EducationAt Landings Nine, regional artists declare a cultural revolution
A forum of artists from around the Americas was held this week in Belize as part of the “Landings” series of art exhibitions.
 
But far from just exhibiting, Landings is meant to spark a cultural and societal revolution for a generation addicted to the trappings of modernism.
 
The Landings Nine forum was held all this week at the Image Factory on North Front Street. Over twenty artists, including Belizeans Yasser Musa and project curator Joan Duran, put down their paint and brushes and picked up ideas from each other.
 
Joan Duran, the father of Stonetree Records manager Ivan Duran, told Amandala that the purpose of this week’s forum was to turn the region’s creative minds away from simply exhibiting for money, or becoming tools of the system. Instead, they must become what he calls “warriors of ideas.”
 
In a press conference today at the Image Factory, artist Adan Vallecillo of Honduras told the assembled media that art is not a “secondary necessity,” but a “vital need for society.”
 
What this means, Duran told us, is that art cannot be confined to a subject in the classroom, or an item in a newscast, or even an article in a newspaper.
 
Artists, he said, must lead the fight for creative recognition in a region constantly dominated by interests that wish to control, or crush artistic expression of any kind.
 
“It is a mistake,” Duran told Amandala, “for young artists to think that they need to channel their art to discuss social issues. Art, to be appreciated, must in and of itself be an experience, an inspiration. We prepare ourselves to go to church; it must be the same way with going to an art exhibition.”
 
Musa backed his colleagues, saying that they do not consider what eventually lands on the canvas, or the CD and cassette, as finished. Art, he told us, is really determined by the popular reaction to it (as is the case with famous works like Beethoven’s Symphony or the Mona Lisa), more so than what the artist thinks.
 
Unfortunately, Belizean leadership has adopted a philistine attitude to cultural development, leading our artists to seek glory on foreign shores, said Joan Duran.

Stored data entries:
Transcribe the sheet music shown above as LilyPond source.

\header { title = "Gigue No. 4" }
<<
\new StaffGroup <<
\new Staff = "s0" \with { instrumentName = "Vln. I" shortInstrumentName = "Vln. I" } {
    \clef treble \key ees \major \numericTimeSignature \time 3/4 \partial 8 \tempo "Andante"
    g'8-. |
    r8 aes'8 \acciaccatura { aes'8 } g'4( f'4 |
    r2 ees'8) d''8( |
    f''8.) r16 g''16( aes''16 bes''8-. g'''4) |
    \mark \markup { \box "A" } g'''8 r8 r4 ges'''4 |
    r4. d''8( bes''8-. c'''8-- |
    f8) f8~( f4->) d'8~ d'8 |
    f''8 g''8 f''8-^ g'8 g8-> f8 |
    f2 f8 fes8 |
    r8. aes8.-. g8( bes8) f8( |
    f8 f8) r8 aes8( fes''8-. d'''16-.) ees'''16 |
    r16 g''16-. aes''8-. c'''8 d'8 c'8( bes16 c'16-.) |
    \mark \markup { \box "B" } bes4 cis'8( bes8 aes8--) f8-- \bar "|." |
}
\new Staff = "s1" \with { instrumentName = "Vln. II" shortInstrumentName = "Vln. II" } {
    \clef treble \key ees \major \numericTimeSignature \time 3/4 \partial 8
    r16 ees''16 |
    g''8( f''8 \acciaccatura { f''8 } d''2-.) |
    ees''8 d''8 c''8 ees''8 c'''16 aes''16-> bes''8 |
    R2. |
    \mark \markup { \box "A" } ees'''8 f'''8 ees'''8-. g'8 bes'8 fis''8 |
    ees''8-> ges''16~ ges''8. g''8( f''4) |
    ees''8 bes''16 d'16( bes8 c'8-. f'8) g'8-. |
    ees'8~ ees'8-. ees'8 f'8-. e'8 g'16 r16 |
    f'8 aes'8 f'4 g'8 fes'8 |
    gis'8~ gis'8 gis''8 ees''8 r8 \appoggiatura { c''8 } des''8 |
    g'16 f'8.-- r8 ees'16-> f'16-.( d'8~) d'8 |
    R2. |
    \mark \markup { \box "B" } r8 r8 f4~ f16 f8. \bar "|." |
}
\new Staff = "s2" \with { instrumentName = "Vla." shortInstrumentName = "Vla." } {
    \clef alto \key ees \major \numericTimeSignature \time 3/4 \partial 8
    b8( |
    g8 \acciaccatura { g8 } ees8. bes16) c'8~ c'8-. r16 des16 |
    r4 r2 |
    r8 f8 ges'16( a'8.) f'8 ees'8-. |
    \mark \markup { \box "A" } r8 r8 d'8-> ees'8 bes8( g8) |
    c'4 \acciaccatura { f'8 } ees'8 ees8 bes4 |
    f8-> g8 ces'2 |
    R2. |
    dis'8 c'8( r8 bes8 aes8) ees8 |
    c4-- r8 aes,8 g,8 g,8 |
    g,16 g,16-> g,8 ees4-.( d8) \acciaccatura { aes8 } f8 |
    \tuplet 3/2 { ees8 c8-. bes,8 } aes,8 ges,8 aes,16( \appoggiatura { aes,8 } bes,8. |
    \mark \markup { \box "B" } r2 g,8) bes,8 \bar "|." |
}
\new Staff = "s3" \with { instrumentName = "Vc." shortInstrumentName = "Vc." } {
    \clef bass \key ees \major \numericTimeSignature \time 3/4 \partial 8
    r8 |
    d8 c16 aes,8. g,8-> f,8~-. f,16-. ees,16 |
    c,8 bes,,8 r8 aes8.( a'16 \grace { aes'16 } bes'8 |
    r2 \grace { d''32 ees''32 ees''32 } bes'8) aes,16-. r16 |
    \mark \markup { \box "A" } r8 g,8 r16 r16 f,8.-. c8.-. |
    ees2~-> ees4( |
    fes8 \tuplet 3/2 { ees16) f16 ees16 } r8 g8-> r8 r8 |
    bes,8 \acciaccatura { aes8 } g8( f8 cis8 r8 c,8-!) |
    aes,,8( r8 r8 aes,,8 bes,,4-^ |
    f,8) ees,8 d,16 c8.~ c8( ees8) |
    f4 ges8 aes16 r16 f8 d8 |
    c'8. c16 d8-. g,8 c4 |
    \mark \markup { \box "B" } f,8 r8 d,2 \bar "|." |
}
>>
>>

Your tasks:
**A.** Reproduce the portion of the Landings Nine article starting with "The Landings Nine" and going on through "in a newspaper.", changing "Image Factory" to "Art Gallery" wherever it occurs.
**B.** Answer these questions using the Landings Nine article:
(i) On which street is the Image Factory?
(ii) Which country is artist Adan Vallecillo from?
(iii) Which two famous works did Musa mention?

Answers to the exercise:
**A.**
The Landings Nine forum was held all this week at the Art Gallery on North Front Street. Over twenty artists, including Belizeans Yasser Musa and project curator Joan Duran, put down their paint and brushes and picked up ideas from each other.
 
Joan Duran, the father of Stonetree Records manager Ivan Duran, told Amandala that the purpose of this week’s forum was to turn the region’s creative minds away from simply exhibiting for money, or becoming tools of the system. Instead, they must become what he calls “warriors of ideas.”
 
In a press conference today at the Art Gallery, artist Adan Vallecillo of Honduras told the assembled media that art is not a “secondary necessity,” but a “vital need for society.”
 
What this means, Duran told us, is that art cannot be confined to a subject in the classroom, or an item in a newscast, or even an article in a newspaper.

**B.**
(i) North Front Street
(ii) Honduras
(iii) Beethoven's Symphony and the Mona Lisa